→ Records to use
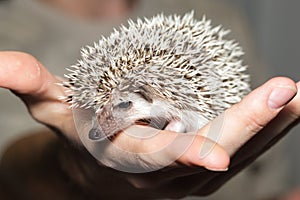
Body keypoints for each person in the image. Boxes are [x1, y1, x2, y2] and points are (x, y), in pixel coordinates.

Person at [0, 0, 299, 199]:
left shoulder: (214, 9)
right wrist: (76, 166)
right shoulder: (11, 32)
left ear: (155, 94)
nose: (103, 126)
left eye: (124, 106)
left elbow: (269, 182)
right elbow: (15, 170)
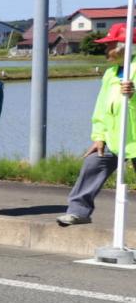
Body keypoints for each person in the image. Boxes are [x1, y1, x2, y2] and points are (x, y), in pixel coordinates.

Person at [57, 23, 136, 226]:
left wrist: (133, 95)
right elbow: (101, 108)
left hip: (134, 138)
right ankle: (79, 212)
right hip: (113, 137)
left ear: (123, 47)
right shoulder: (110, 73)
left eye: (108, 45)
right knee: (92, 164)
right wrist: (99, 135)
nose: (105, 50)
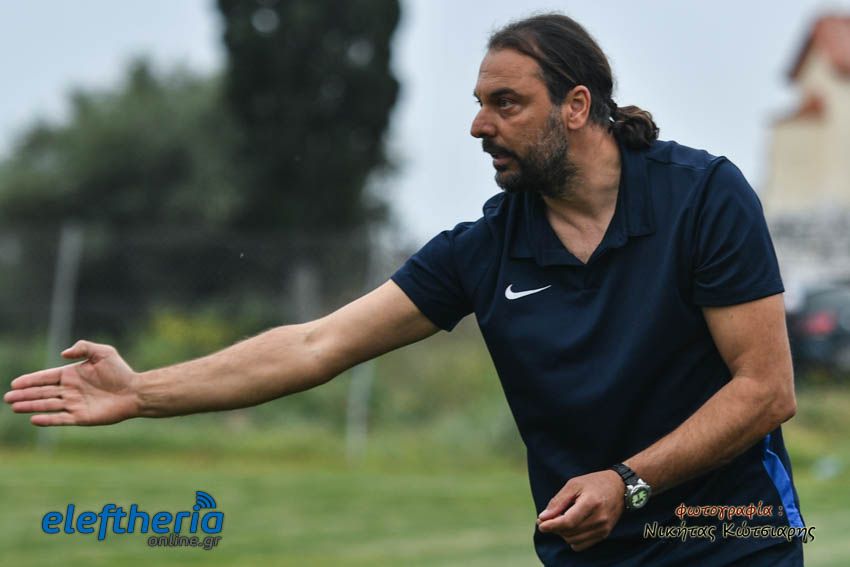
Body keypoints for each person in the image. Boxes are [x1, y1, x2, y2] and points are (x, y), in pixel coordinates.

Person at [4, 13, 804, 566]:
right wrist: (142, 391)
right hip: (593, 551)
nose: (480, 126)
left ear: (576, 106)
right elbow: (316, 343)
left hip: (735, 539)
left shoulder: (703, 197)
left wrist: (628, 482)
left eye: (506, 104)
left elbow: (766, 389)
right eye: (478, 105)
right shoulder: (482, 251)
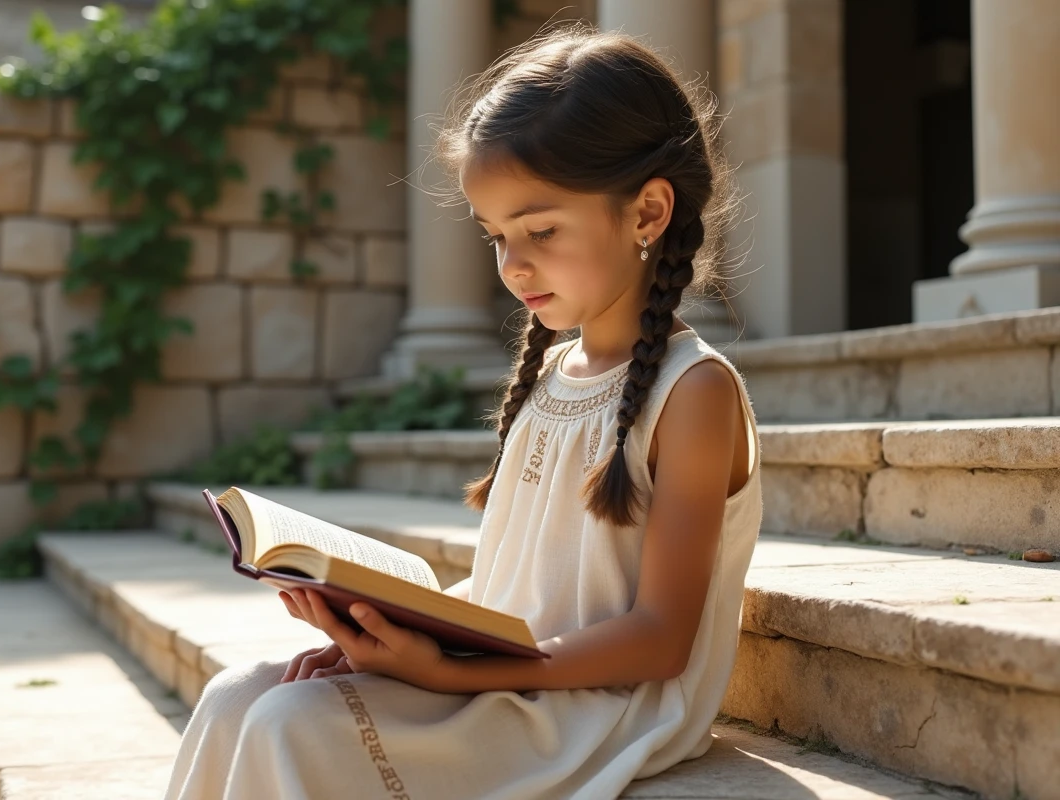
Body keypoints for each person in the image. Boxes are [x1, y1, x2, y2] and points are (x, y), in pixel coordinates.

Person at [165, 22, 761, 800]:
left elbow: (659, 640)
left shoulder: (695, 392)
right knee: (236, 694)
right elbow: (510, 594)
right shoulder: (554, 374)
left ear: (648, 213)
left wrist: (449, 674)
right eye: (496, 236)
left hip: (595, 705)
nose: (513, 264)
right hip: (506, 674)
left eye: (540, 230)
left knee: (291, 725)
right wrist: (385, 635)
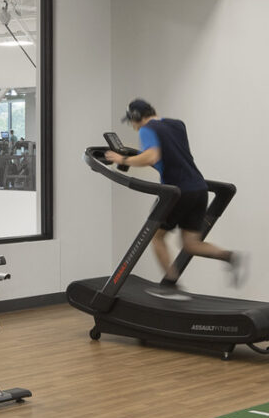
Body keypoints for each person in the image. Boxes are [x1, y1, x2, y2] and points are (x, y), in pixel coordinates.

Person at [101, 99, 248, 289]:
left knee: (156, 237)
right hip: (199, 189)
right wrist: (137, 156)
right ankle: (230, 257)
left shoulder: (147, 129)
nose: (133, 126)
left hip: (178, 192)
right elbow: (172, 156)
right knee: (190, 244)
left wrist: (123, 158)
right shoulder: (177, 125)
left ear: (137, 117)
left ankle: (171, 287)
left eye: (131, 121)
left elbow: (152, 156)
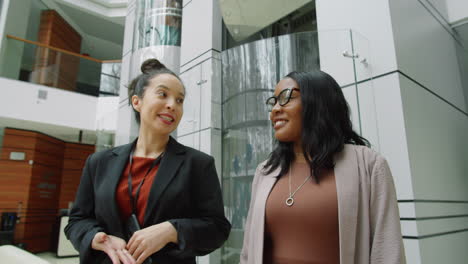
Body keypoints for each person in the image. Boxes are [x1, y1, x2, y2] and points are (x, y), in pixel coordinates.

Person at [65, 59, 231, 264]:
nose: (172, 105)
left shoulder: (198, 164)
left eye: (179, 100)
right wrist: (95, 237)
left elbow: (217, 229)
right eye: (163, 94)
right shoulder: (99, 162)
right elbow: (77, 221)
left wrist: (171, 230)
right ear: (137, 102)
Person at [240, 71, 405, 264]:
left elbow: (387, 250)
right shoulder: (265, 171)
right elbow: (248, 251)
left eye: (286, 98)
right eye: (273, 102)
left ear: (318, 102)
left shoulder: (369, 164)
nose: (275, 109)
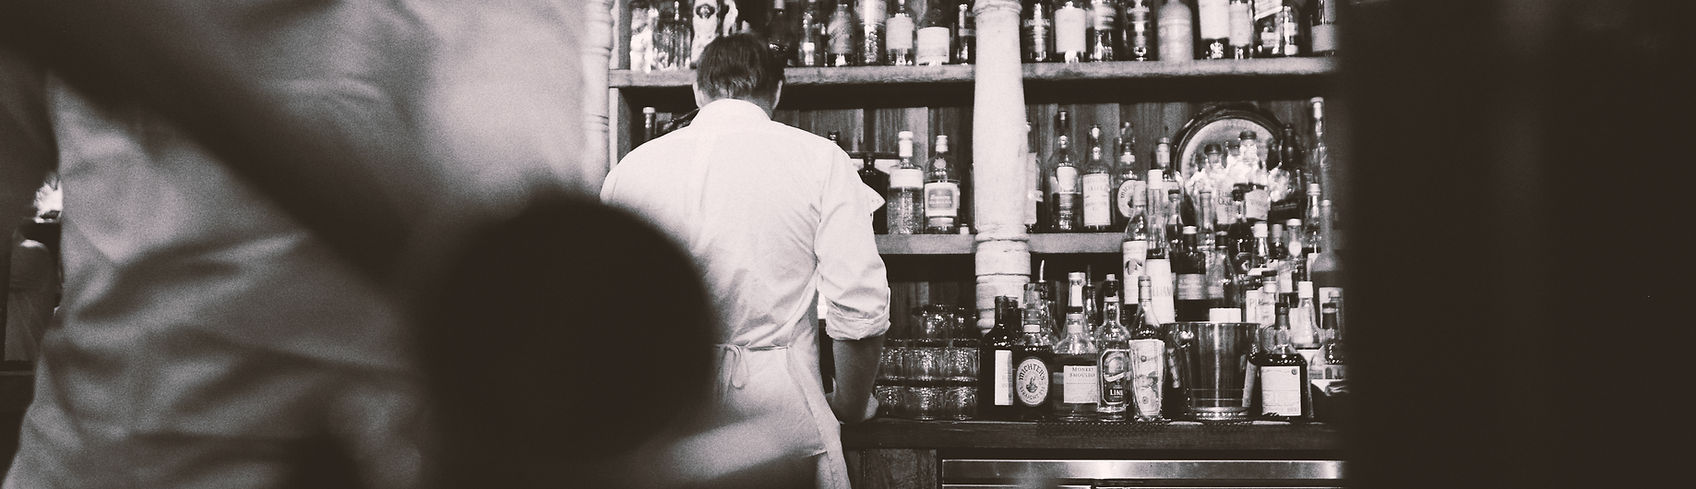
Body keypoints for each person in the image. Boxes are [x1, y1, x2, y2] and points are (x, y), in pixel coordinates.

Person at [600, 34, 891, 489]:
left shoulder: (631, 169)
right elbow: (858, 307)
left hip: (667, 413)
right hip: (781, 411)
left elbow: (606, 314)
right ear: (776, 92)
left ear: (698, 91)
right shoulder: (819, 160)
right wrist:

→ Task statement
Pictures stay out; everything else in the listing above gets restated word for word.

→ Response to the exercise
Body keypoints for each person in the image. Boxes are [x1, y1, x2, y2] and points are (x, y), in pixel coordinates.

Person at [0, 0, 299, 199]:
left shoulder: (214, 9)
right wrist: (76, 166)
right shoulder: (11, 32)
left ear: (155, 94)
nose: (103, 126)
left eye: (124, 106)
left elbow: (269, 182)
right elbow: (15, 170)
Body keypoints for each person in the image. Boxes are [x1, y1, x2, y2] and points are (x, y), in pixel coordinates.

Person at [57, 23, 136, 226]:
left wrist: (133, 95)
right elbow: (101, 108)
left hip: (134, 138)
right ankle: (79, 212)
right hip: (113, 137)
left ear: (123, 47)
right shoulder: (110, 73)
left eye: (108, 45)
right knee: (92, 164)
right wrist: (99, 135)
nose: (105, 50)
Body keypoints for each person in the image. Boxes are [x1, y1, x2, y2] and points are (x, y), in pixel coordinates.

Person at [4, 13, 804, 566]:
right wrist: (142, 391)
right hip: (593, 551)
nose: (480, 126)
left ear: (576, 106)
right elbow: (316, 343)
left hip: (735, 539)
left shoulder: (703, 197)
left wrist: (628, 482)
left eye: (506, 104)
left elbow: (766, 389)
right eye: (478, 105)
right shoulder: (482, 251)
Body keypoints for each person in the image. Boxes are [x1, y1, x2, y2] and points are (x, y), in pixel coordinates.

Person at [165, 22, 761, 800]:
left elbow: (659, 640)
left shoulder: (695, 392)
right knee: (236, 694)
right elbow: (510, 594)
right shoulder: (554, 374)
left ear: (648, 213)
left wrist: (449, 674)
right eye: (496, 236)
left hip: (595, 705)
nose: (513, 264)
right hip: (506, 674)
left eye: (540, 230)
left knee: (291, 725)
right wrist: (385, 635)
Body keypoints for each person in the image. Boxes are [x1, y1, x2, y2] and points are (x, y), in pixel coordinates.

Person at [101, 99, 248, 289]:
left knee: (156, 237)
right hip: (199, 189)
right wrist: (137, 156)
right ankle: (230, 257)
left shoulder: (147, 129)
nose: (133, 126)
left hip: (178, 192)
right elbow: (172, 156)
right knee: (190, 244)
left wrist: (123, 158)
right shoulder: (177, 125)
left ear: (137, 117)
left ankle: (171, 287)
left eye: (131, 121)
left elbow: (152, 156)
Body keypoints for each person in the image. Boxes are [x1, y1, x2, y2] and points are (x, y), in pixel coordinates.

Person at [65, 59, 231, 264]:
nose: (172, 105)
left shoulder: (198, 164)
left eye: (179, 100)
right wrist: (95, 237)
left elbow: (217, 229)
right eye: (163, 94)
right shoulder: (99, 162)
right elbow: (77, 221)
left wrist: (171, 230)
right ear: (137, 102)
Person at [240, 71, 405, 264]:
left elbow: (387, 250)
right shoulder: (265, 171)
right elbow: (248, 251)
left eye: (286, 98)
right eye: (273, 102)
left ear: (318, 102)
left shoulder: (369, 164)
nose: (275, 109)
Body keypoints for each person in the image. Boxes are [x1, y1, x2, y2] and points are (x, y), in pixel coordinates.

Person at [600, 34, 891, 489]:
left shoulder: (631, 169)
right elbow: (858, 307)
left hip: (667, 413)
right hip: (781, 411)
left elbow: (606, 314)
right ear: (776, 92)
left ear: (698, 91)
right shoulder: (819, 160)
right wrist:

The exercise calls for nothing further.